===== Listed entries =====

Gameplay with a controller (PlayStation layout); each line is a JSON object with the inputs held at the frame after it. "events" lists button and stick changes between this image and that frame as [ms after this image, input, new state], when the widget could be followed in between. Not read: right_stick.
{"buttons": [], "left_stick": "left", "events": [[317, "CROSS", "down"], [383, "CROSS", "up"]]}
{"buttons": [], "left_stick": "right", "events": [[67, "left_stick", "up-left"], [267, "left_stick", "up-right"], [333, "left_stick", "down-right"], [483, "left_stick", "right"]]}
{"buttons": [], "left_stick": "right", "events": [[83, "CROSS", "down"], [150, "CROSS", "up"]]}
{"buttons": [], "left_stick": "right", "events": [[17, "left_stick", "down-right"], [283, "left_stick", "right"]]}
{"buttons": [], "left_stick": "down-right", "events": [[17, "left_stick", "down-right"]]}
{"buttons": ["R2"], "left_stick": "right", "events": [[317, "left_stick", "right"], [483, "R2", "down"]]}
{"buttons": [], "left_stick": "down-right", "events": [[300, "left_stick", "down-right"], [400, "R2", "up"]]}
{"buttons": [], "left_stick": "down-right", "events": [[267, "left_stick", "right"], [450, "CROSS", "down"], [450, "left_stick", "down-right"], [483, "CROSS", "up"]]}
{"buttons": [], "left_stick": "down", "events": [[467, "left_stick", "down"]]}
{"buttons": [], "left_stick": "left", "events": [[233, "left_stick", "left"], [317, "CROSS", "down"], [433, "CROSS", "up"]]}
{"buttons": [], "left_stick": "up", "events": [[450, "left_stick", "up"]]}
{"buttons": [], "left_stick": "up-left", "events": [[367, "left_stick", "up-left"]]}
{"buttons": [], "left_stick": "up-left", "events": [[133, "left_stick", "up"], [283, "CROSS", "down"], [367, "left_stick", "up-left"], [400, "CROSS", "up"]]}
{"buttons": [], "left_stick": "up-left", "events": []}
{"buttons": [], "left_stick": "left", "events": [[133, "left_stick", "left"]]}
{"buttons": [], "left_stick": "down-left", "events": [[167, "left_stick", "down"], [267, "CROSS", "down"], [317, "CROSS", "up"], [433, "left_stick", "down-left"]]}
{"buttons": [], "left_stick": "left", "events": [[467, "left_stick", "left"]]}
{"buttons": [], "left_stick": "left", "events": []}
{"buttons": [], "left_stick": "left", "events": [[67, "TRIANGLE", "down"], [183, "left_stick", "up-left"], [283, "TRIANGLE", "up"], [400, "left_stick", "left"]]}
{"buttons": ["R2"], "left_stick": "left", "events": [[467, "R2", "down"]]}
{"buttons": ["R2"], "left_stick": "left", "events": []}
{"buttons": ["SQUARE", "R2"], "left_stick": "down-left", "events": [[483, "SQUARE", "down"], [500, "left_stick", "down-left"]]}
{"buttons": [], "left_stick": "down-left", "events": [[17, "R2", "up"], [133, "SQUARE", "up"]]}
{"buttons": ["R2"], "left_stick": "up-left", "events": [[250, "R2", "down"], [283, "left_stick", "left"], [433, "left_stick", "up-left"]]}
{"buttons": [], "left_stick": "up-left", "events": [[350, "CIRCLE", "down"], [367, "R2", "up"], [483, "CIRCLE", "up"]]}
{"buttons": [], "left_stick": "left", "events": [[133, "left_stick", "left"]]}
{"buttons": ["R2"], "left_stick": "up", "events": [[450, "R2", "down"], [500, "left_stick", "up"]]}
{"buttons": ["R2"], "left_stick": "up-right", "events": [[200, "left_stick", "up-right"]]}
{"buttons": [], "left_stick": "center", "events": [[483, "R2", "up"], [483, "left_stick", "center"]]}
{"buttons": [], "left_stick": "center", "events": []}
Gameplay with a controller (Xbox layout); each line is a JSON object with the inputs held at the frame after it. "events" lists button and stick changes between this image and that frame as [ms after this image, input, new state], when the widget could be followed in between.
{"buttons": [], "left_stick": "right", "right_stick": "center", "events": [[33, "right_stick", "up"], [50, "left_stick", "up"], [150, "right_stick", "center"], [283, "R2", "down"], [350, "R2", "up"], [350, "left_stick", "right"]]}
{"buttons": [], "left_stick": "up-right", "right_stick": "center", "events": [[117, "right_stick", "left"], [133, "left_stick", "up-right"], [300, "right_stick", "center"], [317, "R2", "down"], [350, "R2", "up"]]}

=====

What to do: From the records, copy out each line that includes the string "SQUARE".

Final answer:
{"buttons": ["SQUARE", "R2"], "left_stick": "down-left", "events": [[483, "SQUARE", "down"], [500, "left_stick", "down-left"]]}
{"buttons": [], "left_stick": "down-left", "events": [[17, "R2", "up"], [133, "SQUARE", "up"]]}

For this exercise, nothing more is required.